# Motion question that sounds too simple?

1. Aug 8, 2010

### Pronitron

1. The problem statement, all variables and given/known data
A car accelerates steadily from 0 ms^-1 to 20 ms^-1 in a distance d and time t. Another car takes a time 2t to accelerate steadily from stationary to the same final velocity. What distance does the car travel during the new acceleration?

2. Relevant equations
So Speed x Time = Distance
And then there are the non-linear acceleration ones but I'm not sure if they are needed

3. The attempt at a solution
Okay so intuitively I think that because it's taken double the time it has travelled double the distance, because if the time is 2t then to get the same speed we need 2d, but I don't think the question says that both cars travel at constant acceleration (i.e the same) so it could be that one accelerates at a greater rate than the other or something?
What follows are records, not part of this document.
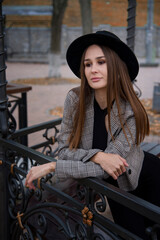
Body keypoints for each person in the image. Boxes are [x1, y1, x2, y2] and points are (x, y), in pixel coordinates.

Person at [25, 31, 160, 239]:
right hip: (117, 189)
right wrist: (99, 155)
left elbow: (106, 170)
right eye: (88, 64)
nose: (93, 70)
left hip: (146, 178)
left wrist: (53, 165)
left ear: (116, 68)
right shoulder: (75, 99)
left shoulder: (129, 111)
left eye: (101, 62)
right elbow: (64, 150)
What do you think of the wording?
1. The problem statement, all variables and given/known data

2. Relevant equations

3. The attempt at a solution

2. Aug 8, 2010

### Pengwuino

The key to the problem is "steadily", meaning a constant acceleration. If two objects accelerate to the same velocity, but one takes twice the time, they will have different (but still constant) accelerations. Consider from rest, with no initial velocity, a object travels a distance $$d = \frac{at^2}{2}$$. What does the situation tell you about how 'a' and 't' change going from one situation to the next?